The 54-year-old Feng is one of the talents behind some of China’s biggest blockbusters, and was the first Chinese filmmaker to gross more than 1 billion yuan (around $150 million) in domestic box office receipts.
The film tells the story of a 1942 famine in the Henan province of China caused by a severe drought, combined with windstorms, locusts, earthquakes, disease, and corruption, resulting in at least 3 million deaths. It features a star-studded Chinese cast including Chen Daoming, Li Xuejian and Zhang Guoli, along with two big-name Hollywood stars: Adrien Brody, who will play an American journalist, and Tim Robbins, who will play a Catholic priest.
Both Feng and Brody were on a list of personalities set to attend the festival released last week, but it wasn’t clear at the time what projects they were attached to.

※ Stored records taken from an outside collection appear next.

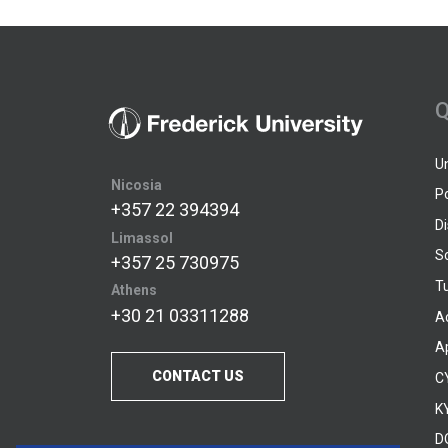
Q
U
Nicosia
P
+357 22 394394
D
Limassol
S
+357 25 730975
Tu
Athens
+30 21 03311288
A
A
CONTACT US
C
KY
D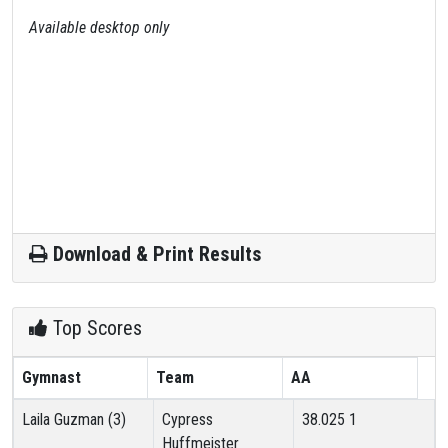
Available desktop only
Download & Print Results
Top Scores
Gymnast
Team
AA
Laila Guzman (3)
Cypress
38.025
1
Huffmeister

Feng has won many awards in China and elsewhere in Asia, but until now his most high-profile honor in Europe may have been from 2006, when he won a Future Film Festival collateral prize for digitally shot films for Ye yan (The Banquet) -- a loose adaptation of William Shakespeare’s Hamlet -- at the Venice Film Festival, which was run by Mueller at the time.
This is the first year the seven-year-old Rome festival is having surprise films. But it’s a tradition Mueller started in 2006, when he was at the Venice Film Festival. In that context, it’s not surprising that at least one of Rome’s surprise films hails from China: in six years of surprise films in Venice, four included films made in either China or Hong Kong.
The Rome festival gets underway Friday and runs through Nov. 17.